Specter's scaling strategy is a four-phase roadmap for increasing data throughput without compromising the protocol's privacy guarantees. Each phase is additive -- earlier phases remain active as later phases are deployed. The chain itself remains the settlement backbone; scaling happens at the execution and coordination layers.

The Scaling Problem

The base CommitRevealVault processes one commit or one reveal per transaction. Each reveal requires an on-chain Groth16 proof verification, Merkle root check, nullifier registration, and policy enforcement. At ~2.5-second block times with a 25 million gas limit per block, this creates a practical throughput ceiling for high-volume applications.

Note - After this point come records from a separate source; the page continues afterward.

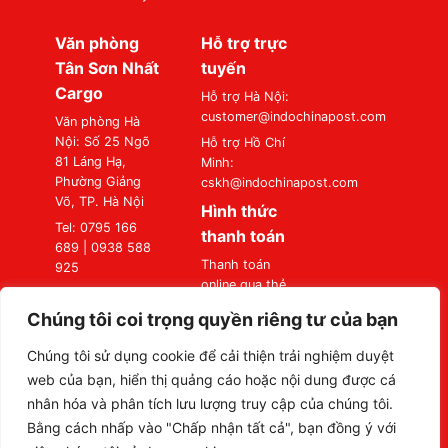
Văn phòng
Hỗ trợ trực
Tân Sơn Nhất
tuyến
Cargo
Hỗ trợ Hà Nội:
customer@indochinapost.com
Văn phòng Hà
Nội: Số 25 Ngõ
Hỗ trợ Hồ Chí
81 Láng Hạ,
Minh:
Phường Giảng
cskh@indochinapost.com
Võ, TP. Hà Nội
Hình thức
Tel: 0795 166
thanh toán
689 | 0938 588
Thanh toán
925
online qua thẻ
Văn phòng Sài
Ngân Hàng
Gòn: Số 87
Chúng tôi coi trọng quyền riêng tư của bạn
Thanh toán tại
Đường A4
Văn Phòng
(K300), Phường
Chúng tôi sử dụng cookie để cải thiện trải nghiệm duyệt
Bảy Hiền, TP. Hồ
web của bạn, hiển thị quảng cáo hoặc nội dung được cá
Chí Minh
nhân hóa và phân tích lưu lượng truy cập của chúng tôi.
Tel: 0795 166
Bằng cách nhấp vào "Chấp nhận tất cả", bạn đồng ý với
689 | 0938 588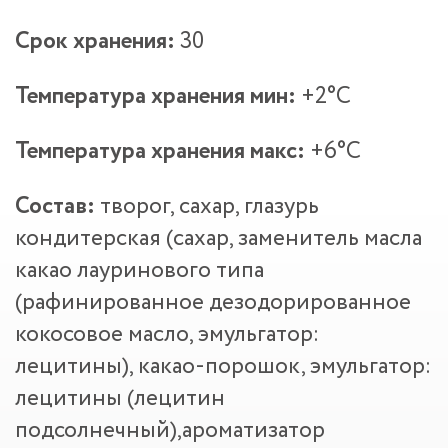
Срок хранения:
30
Температура хранения мин:
+2°С
Температура хранения макс:
+6°С
Состав:
творог, сахар, глазурь
кондитерская (сахар, заменитель масла
какао лауринового типа
(рафинированное дезодорированное
кокосовое масло, эмульгатор:
лецитины), какао-порошок, эмульгатор:
лецитины (лецитин
подсолнечный),ароматизатор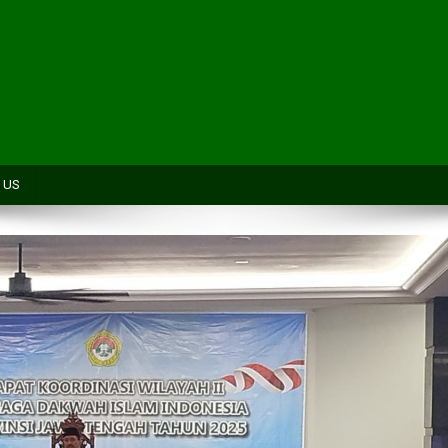
H
 US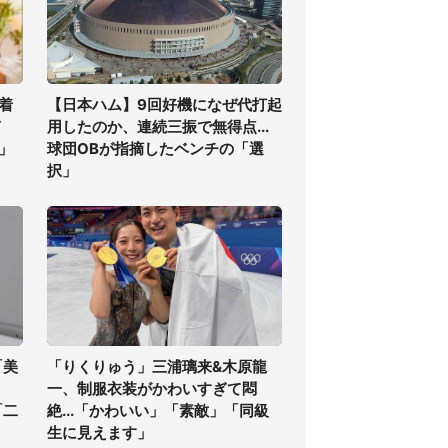
着
【日本ハム】9回好機になぜ代打起
ぎ
用したのか、連続三振で無得点...
」
球団OBが指摘したベンチの「選
択」
「美
「りくりゅう」三浦璃来&木原龍
一、制服衣装がかわいすぎて悶
「二
絶...「かわいい」「素敵」「同級
生に見えます」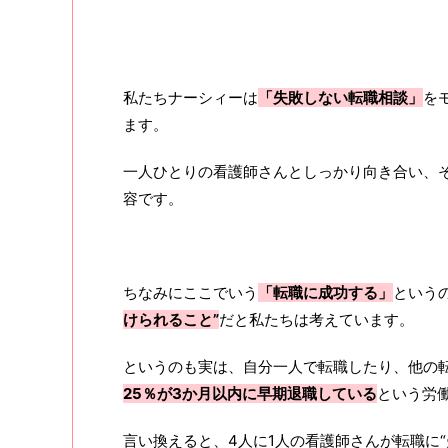
私たちナーシィーは
「失敗しない転職相談」
を
ます。
一人ひとりの看護師さんとしっかり向き合い、
容です。
ちなみにここでいう
「転職に成功する」
という
けられること”
だと私たちは考えています。
というのも実は、自分一人で転職したり、他の
25％が3か月以内に早期退職している
という労
言い換えると、4人に1人の看護師さんが転職に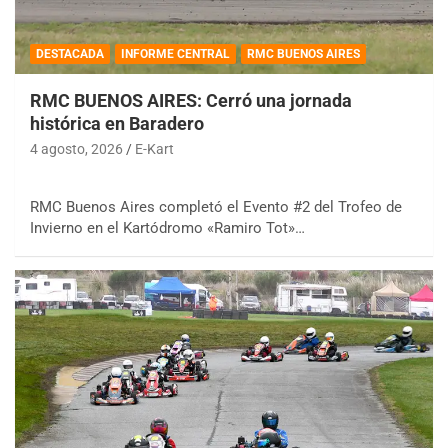
DESTACADA
INFORME CENTRAL
RMC BUENOS AIRES
RMC BUENOS AIRES: Cerró una jornada
histórica en Baradero
4 agosto, 2026
E-Kart
RMC Buenos Aires completó el Evento #2 del Trofeo de
Invierno en el Kartódromo «Ramiro Tot»…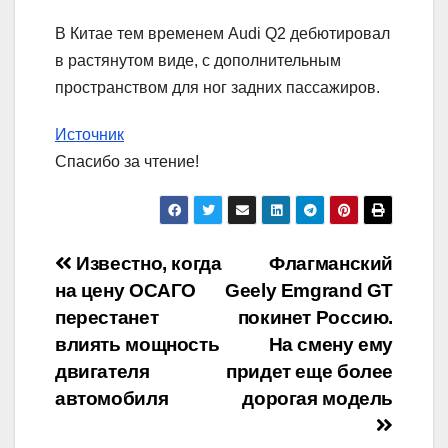
В Китае тем временем Audi Q2 дебютировал
в растянутом виде, с дополнительным
пространством для ног задних пассажиров.
Источник
Спасибо за чтение!
Навигация
Известно, когда
Флагманский
на цену ОСАГО
Geely Emgrand GT
по
перестанет
покинет Россию.
записям
влиять мощность
На смену ему
двигателя
придет еще более
автомобиля
дорогая модель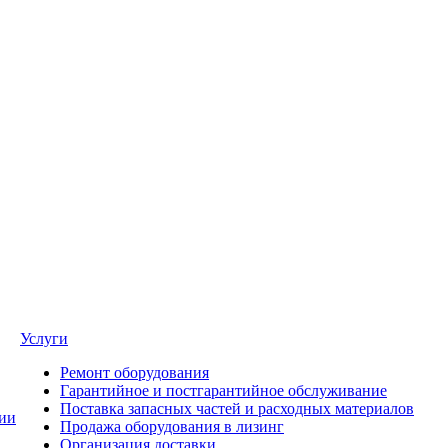
Услуги
Ремонт оборудования
Гарантийное и постгарантийное обслуживание
Поставка запасных частей и расходных материалов
ии
Продажа оборудования в лизинг
Организация доставки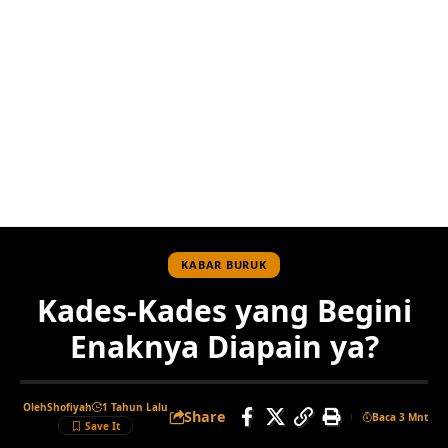
KABAR BURUK
Kades-Kades yang Begini
Enaknya Diapain ya?
Oleh
Shofiyah
1 Tahun Lalu
Share
Baca 3 Mnt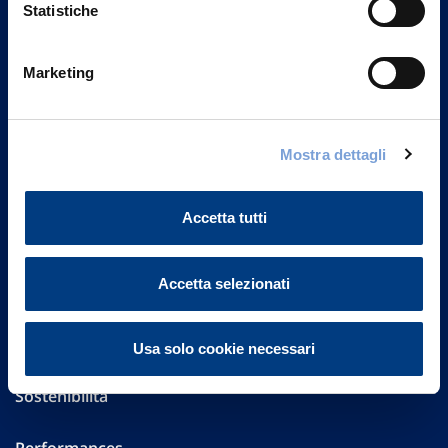
Statistiche
Marketing
Vittoria Assicurazioni S.p.A.
Via Ignazio Gardella, 2
20149 Milano
Mostra dettagli
Part. IVA 01329510158
FAQ
Accetta tutti
Governance
Accetta selezionati
Investor Relations
Altre informazioni
Usa solo cookie necessari
Sostenibilità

The scaling roadmap addresses this by progressively reducing the per-operation overhead and parallelizing commitment storage.

Four-Phase Roadmap

Phase Summary

PhaseContractKey CapabilityThroughput Multiplier
1. Batch OperationsBatchCommitRevealVault50 commits or reveals per transaction~50x per transaction
2. Session VaultsSessionVaultAgent executes hundreds of operations, settles in batches~100-500x per session
3. Sharded TreesShardedTreeRegistryMultiple parallel Merkle trees (e.g., 16 shards = 16M capacity)Linear with shard count
4. Runner NetworkRunnerRegistryDecentralized operators manage shards independentlySelf-scaling with demand

Additive Design

Each phase builds on the previous phases rather than replacing them:

  • Phase 1 deploys alongside the base CommitRevealVault with its own CommitmentTree and NullifierRegistry. The original vault continues to operate unchanged.
  • Phase 2 uses the batch infrastructure from Phase 1 for settlement but adds session management, budgets, and dispute resolution.
  • Phase 3 multiplies the Phase 1 infrastructure -- each shard is a standard CommitmentTree + NullifierRegistry pair, deployed N times.
  • Phase 4 decentralizes the management of Phase 3 shards -- runners stake GHOST, get assigned shards, and run their own proof generation and root updates.

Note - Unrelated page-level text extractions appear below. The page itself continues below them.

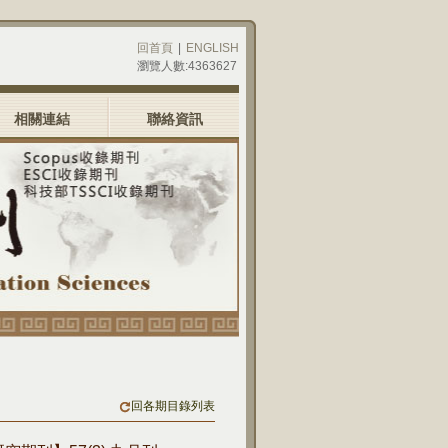
回首頁
|
ENGLISH
瀏覽人數:4363627
相關連結
聯絡資訊
回各期目錄列表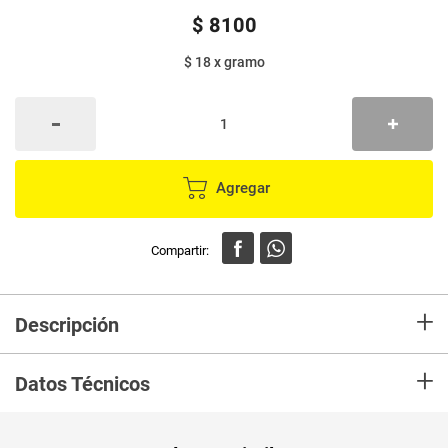
$
8100
$ 18
x
gramo
Agregar
+
Descripción
Arepa GRANSOLI rellena de queso,gustosamente natural,ideal para tus
+
desayunos o para acompañar las comidas que prefieras.
Datos Técnicos
Unidad de
un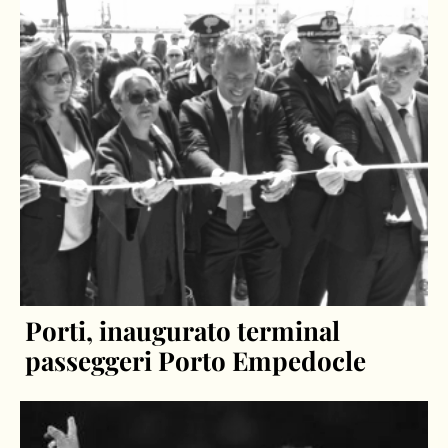
Porti, inaugurato terminal
passeggeri Porto Empedocle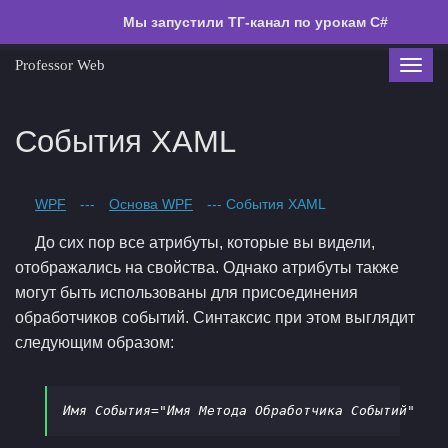
Мы запустили ТГ-канал по урокам C#
Professor Web
Toggl
navig
События XAML
WPF
---
Основа WPF
--- События XAML
До сих пор все атрибуты, которые вы видели,
отображались на свойства. Однако атрибуты также
могут быть использованы для присоединения
обработчиков событий. Синтаксис при этом выглядит
следующим образом:
Имя События="Имя Метода Обработчика Событий"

A user can choose which phase of infrastructure to interact with based on their needs. Simple one-off private transfers use the base vault. High-throughput applications use batch operations. Agent-based workflows use session vaults. The protocol supports all modes simultaneously.

Data-Agnostic Scaling

The scaling infrastructure is not limited to token operations. Batch commits work for any data type committed to the Merkle tree -- credential batches, bulk document sealing, mass API key issuance. The BatchCommitRevealVault processes the same 7-input Poseidon commitments as the base vault, and the sharded tree registry is agnostic to what the commitment hashes represent.